Wherever you are in the city, the other side of the river is cheaper. With as the only exception, the one street across Charles bridge. As this is the most popular tourist attraction in the city, it will be expensive on either side. If you cross that street until you reach Malostranské náměstí (a square), go left, and you’ll notice prices drop. On the right is Prague castle and you’ll definitely break the bank going there.

2. Cross the highway

Okay, not literally, you actually go under. But there’s a highway separating the city centre from the rest of the city. It’s above the red metro line. You will see it on Google Maps or get a metro map and cross the red line. The neighbourhoods on the Eastern side are mostly expat areas. Lots and lots to do, but without the crowds and touristic prices. Definitely worth a visit! The cool neighbourhoods are Vinohrady, Vršovice and Karlín.

3. Go in the opposite direction of others

This one pretty much goes anywhere. People tend to walk in the same direction, from one tourist spot to another. With the above example as proof. Malostranské náměstí is the square at the foot of the Prague Castle. So most people will go from Old town square to Charles bridge and then to the Castle. That’s why you’re coming to Prague, right?

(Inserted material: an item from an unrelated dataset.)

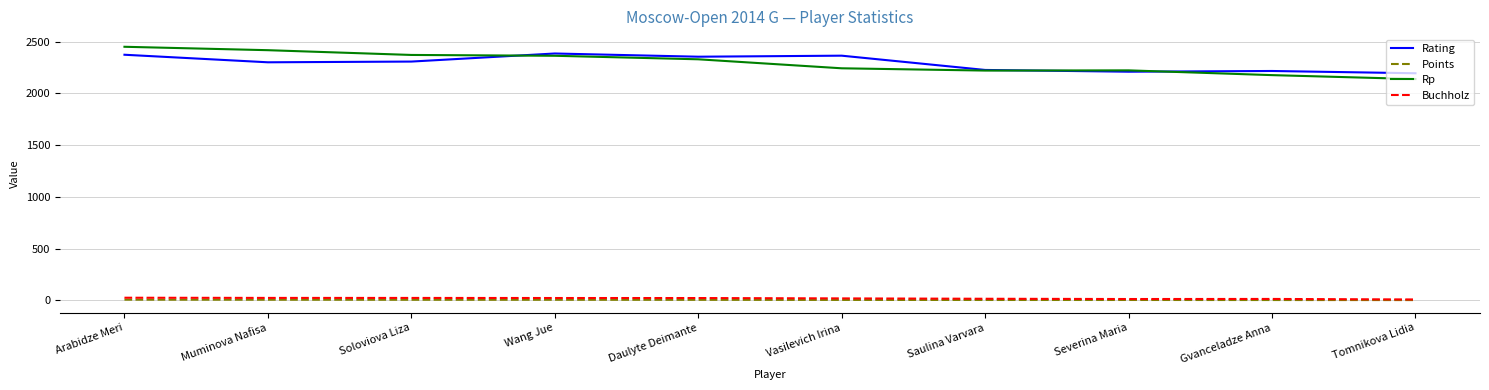

Does the chart display data point markers on the line(s)?

No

Restaurant owners know this, so every single place on that exact route will be expensive. Go the opposite way. Take a different bridge or walk away from the river altogether. I’m not saying you shouldn’t go to those tourist places altogether because they are definitely worth a visit. Just walk away from it once you’ve seen them and are hunting down a nice place for lunch or a drink.

Go to the parks

Prague is one of the greenest cities I’ve ever been, and it’s one of the reasons I love it so much. Also because most parks are on hills and therefore give amazing viewpoints. Some of my favorites:

  • Letna park (pictured on top)

Letna is next to the river. Take a tram or prepare for a bit of a climb. There are stairs, but they are high! While the tram takes you to the other side, where you’re already on the same level. But it’s so worth it. It will give you a wonderful view over the water with all the bridges and the castle in the back. Definitely, a must-go for a nice sunset drink at the beer garden.

  • Riegrovy sady

Riegrovy sady again offers an amazing view, but from a different side. It’s such a popular spot among locals and expats and if the weather allows it, there’s a live jam session on Friday evening. Watch another sunset with some nice music. There’s also a beergarden here. Because, well, Czechs and beer..

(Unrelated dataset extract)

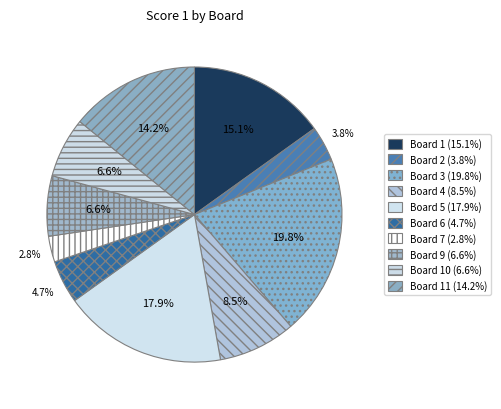

How many segments does this pie chart have?

10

  • Petrín (pictured above)

Petrín, especially in spring because the park will be covered in beautiful cherry blossoms. It’s one of the biggest parks, and you can get quite the hike here. People tend to go here for picnics, reading a book and just lazy afternoons. Even though it’s right next to Prague castle and the top can get touristic, the rest of the park is never busy and only occupied by locals and expats.

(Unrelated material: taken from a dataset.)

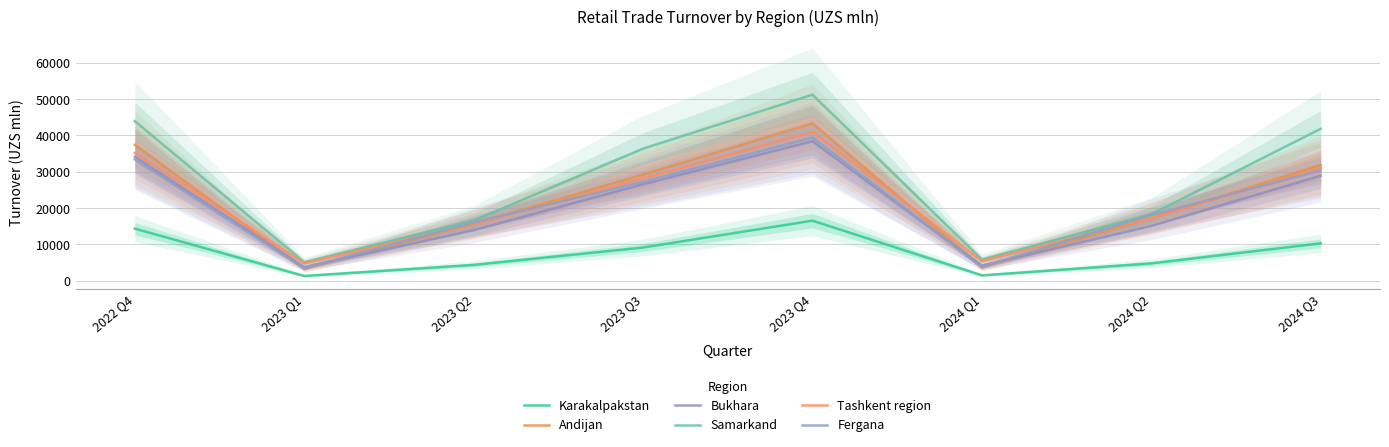

True or false: Andijan has more than 2 points higher than both neighbors.

False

Should I not go to the old town at all?

Touristic places are usually touristic for a reason. Pretty buildings and old structures draw in people. Definitely do go to those places! Charles bridge is one of my favourite places ever. Just leave the crowds once you want to go for a drink or food. And maybe try to get up early to explore an empty city around sunrise. It might be early, but you’re going to be happy you made the effort!